- **REQUIRED WORK**: Reproduce the listing below exactly, except for its pictures.
+ + + +
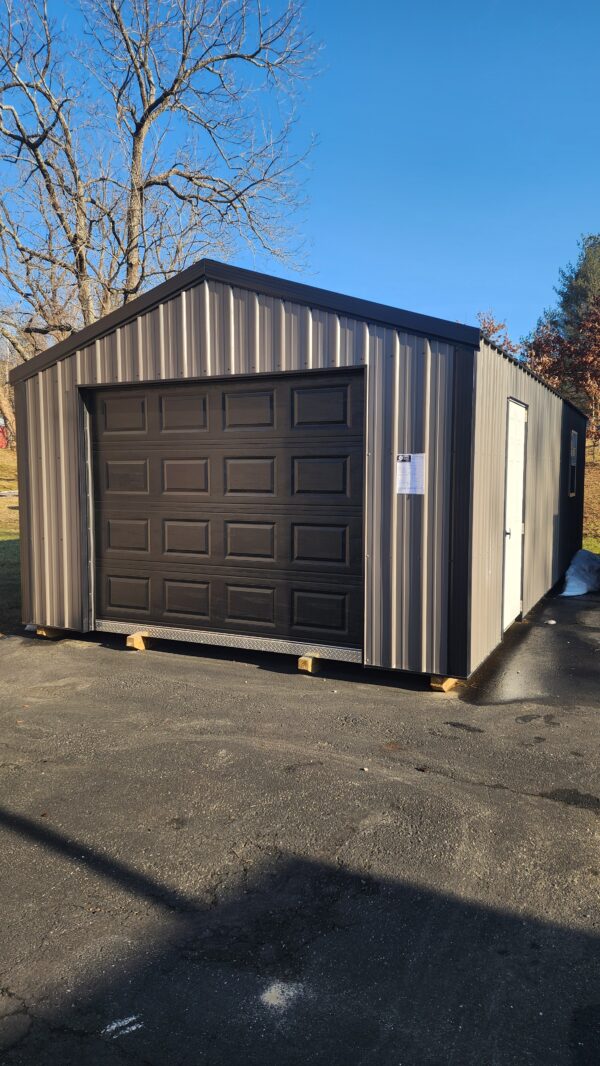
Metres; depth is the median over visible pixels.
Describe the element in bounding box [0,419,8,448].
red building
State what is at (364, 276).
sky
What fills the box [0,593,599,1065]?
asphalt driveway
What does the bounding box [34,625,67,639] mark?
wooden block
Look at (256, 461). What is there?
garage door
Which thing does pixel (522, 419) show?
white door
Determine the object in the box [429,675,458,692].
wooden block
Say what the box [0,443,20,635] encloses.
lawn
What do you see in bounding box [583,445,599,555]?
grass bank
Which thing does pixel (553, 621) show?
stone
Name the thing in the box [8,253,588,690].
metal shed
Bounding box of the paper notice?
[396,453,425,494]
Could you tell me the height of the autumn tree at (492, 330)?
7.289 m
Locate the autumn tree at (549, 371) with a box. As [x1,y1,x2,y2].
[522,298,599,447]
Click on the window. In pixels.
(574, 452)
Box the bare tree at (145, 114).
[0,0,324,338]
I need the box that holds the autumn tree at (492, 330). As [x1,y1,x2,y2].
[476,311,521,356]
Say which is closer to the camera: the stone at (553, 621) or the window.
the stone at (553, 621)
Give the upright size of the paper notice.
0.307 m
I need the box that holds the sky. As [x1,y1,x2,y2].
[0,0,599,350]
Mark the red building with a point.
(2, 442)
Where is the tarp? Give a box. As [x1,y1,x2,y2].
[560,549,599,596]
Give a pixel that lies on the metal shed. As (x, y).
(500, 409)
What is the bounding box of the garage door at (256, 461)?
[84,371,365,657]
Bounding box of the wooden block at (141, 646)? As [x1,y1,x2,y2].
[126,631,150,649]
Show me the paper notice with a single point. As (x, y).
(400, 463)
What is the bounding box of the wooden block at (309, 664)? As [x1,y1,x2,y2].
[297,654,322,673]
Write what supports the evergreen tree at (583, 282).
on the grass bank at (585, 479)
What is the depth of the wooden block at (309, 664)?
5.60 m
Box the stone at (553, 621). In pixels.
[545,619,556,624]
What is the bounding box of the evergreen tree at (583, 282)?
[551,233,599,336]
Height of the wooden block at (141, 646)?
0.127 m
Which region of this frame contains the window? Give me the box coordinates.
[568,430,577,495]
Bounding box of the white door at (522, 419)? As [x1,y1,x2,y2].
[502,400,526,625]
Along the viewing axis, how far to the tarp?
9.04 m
+ + + +
- **TASK OUTPUT**:
Metres; depth is the median over visible pixels.
Describe the element in bounding box [0,419,8,448].
red building
State what is at (364, 276).
sky
What fills the box [0,593,599,1065]?
asphalt driveway
What does the bounding box [34,625,67,639] mark?
wooden block
Look at (256, 461). What is there?
garage door
Which thing does pixel (522, 419) show?
white door
Determine the object in the box [429,675,458,692].
wooden block
Say what the box [0,443,20,635] encloses.
lawn
What do you see in bounding box [583,445,599,555]?
grass bank
Which thing does pixel (553, 621) show?
stone
Name the thing in the box [8,253,588,690].
metal shed
Bounding box of the paper notice?
[396,453,425,494]
Could you tell me the height of the autumn tree at (492, 330)?
7.289 m
Locate the autumn tree at (549, 371) with a box. As [x1,y1,x2,y2].
[522,298,599,447]
Click on the window. In pixels.
(574, 452)
Box the bare tree at (145, 114).
[0,0,324,338]
I need the box that holds the autumn tree at (492, 330). As [x1,y1,x2,y2].
[476,311,521,356]
Say which is closer to the camera: the stone at (553, 621) or the window.
the stone at (553, 621)
Give the upright size of the paper notice.
0.307 m
I need the box that holds the sky. As [x1,y1,x2,y2].
[0,0,599,350]
Mark the red building with a point.
(2, 442)
Where is the tarp? Give a box. As [x1,y1,x2,y2].
[560,549,599,596]
Give a pixel that lies on the metal shed. As (x, y).
(500, 409)
What is the bounding box of the garage door at (256, 461)?
[84,371,365,657]
Bounding box of the wooden block at (141, 646)? As [x1,y1,x2,y2].
[126,631,150,649]
Show me the paper notice with a single point. As (x, y).
(400, 463)
What is the bounding box of the wooden block at (309, 664)? As [x1,y1,x2,y2].
[297,654,322,673]
Write what supports the evergreen tree at (583, 282).
on the grass bank at (585, 479)
What is the depth of the wooden block at (309, 664)?
5.60 m
Box the stone at (553, 621). In pixels.
[545,619,556,624]
What is the bounding box of the evergreen tree at (583, 282)?
[551,233,599,336]
Height of the wooden block at (141, 646)?
0.127 m
Which region of this frame contains the window? Give me the box coordinates.
[568,430,577,495]
Bounding box of the white door at (522, 419)? As [x1,y1,x2,y2].
[502,400,526,625]
Along the viewing axis, how far to the tarp?
9.04 m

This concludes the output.